» Consigna: Según el texto sobre el aislamiento, ¿de qué prisión escapa Clint Eastwood?

» Texto extraído:

____________________

Jugando
con el sentido del humor y con el miedo, y con la sensación de aislamiento, y
con la indignación por la estupidez humana y el orgullo por la grandeza humana,
desde un cuarto que había planeado ordenar un millón de veces “cuando tenga
unos días para estar tranquilo en casa” y que no me veo con ánimos de atacar.
Rozando
con la familia, esa que echo de menos a diario porque lo cotidiano me la
secuestra. Bebiendo una cerveza que no termina de saberme bien, será porque no
tengo a mis amigos alrededor y el silencio y la birra no hacen buenas migas.
Repasando
el catálogo de películas de esas plataformas que prometen la felicidad,
desechando unas por antiguas y sin apetencia de otras por lo novedoso. Aunque
sirve de termómetro de lo aburrido que puede resultar el pasado, por repetido,
y del vértigo que produce lo desconocido, por incógnito.
Me pongo
a pensar en los condenados a prisión. Cuando el aislamiento sea completo y no
por quince días. Me acuerdo de Henri Charrièrre, el autor de “Papillon”, y de
Steve McQueen en aquella celda de castigo de Cayena, o en aquella otra del
stalag de “La gran evasión”, o de Clint Eastwood escapando de Alcatraz. Y lo
malo es que esta pandemia no es un alcaide a la altura de Brubaker, ni tan
guapa como Robert Redford.
Agarrado a las redes
sociales como un náufrago a una tabla.

____________________

» Sección de datos:

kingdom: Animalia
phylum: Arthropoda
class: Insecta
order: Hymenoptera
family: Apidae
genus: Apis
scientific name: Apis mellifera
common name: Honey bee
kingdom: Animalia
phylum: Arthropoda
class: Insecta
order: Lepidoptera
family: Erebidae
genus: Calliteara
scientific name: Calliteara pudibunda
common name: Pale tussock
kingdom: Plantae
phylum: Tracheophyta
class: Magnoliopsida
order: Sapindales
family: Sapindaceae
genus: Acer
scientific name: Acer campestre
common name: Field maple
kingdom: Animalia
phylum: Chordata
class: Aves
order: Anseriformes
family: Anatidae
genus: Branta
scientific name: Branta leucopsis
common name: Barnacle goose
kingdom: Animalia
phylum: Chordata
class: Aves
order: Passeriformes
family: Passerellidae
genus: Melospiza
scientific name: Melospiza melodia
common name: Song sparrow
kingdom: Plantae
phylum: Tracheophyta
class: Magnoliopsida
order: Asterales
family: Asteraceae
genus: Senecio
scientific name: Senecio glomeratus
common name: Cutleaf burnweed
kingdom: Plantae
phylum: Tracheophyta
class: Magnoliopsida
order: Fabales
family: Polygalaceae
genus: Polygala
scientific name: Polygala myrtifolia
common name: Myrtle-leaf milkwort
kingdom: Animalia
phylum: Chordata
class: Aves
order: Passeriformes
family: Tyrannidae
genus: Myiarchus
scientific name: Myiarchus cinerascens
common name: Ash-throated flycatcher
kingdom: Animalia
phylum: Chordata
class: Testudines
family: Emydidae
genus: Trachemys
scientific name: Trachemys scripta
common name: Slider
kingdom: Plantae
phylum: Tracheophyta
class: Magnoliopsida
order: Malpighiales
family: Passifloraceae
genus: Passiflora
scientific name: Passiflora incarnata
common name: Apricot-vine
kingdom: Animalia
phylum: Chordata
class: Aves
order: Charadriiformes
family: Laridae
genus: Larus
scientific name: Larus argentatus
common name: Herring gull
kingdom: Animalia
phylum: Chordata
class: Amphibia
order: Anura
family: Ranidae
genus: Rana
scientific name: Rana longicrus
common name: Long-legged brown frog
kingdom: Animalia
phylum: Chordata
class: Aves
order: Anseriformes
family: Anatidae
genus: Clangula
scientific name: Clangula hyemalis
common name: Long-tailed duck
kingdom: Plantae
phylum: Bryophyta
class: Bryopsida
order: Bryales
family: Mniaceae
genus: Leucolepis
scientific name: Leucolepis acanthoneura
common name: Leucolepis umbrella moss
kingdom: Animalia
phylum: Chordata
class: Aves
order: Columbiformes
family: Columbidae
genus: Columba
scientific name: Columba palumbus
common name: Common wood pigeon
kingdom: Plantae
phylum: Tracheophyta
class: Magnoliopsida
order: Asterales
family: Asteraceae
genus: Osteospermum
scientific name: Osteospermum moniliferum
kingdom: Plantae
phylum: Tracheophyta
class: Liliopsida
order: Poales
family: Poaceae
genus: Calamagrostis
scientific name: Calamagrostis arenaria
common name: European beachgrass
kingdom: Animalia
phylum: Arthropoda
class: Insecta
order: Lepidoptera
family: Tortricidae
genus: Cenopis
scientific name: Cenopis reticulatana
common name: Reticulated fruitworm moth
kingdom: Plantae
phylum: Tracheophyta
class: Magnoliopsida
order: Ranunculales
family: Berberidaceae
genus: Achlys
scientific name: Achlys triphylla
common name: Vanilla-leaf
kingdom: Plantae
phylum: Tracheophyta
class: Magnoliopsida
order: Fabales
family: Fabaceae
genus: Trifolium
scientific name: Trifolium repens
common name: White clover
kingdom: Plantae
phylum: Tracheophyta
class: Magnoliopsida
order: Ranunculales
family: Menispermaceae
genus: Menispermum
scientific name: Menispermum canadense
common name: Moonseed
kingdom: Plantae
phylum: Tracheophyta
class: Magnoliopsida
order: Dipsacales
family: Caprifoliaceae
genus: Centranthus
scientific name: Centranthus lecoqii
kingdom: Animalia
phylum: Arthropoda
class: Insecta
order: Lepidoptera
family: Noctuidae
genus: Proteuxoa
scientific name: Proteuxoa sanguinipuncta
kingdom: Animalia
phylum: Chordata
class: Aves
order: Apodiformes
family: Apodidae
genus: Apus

____________________

» Solución: De Alcatraz.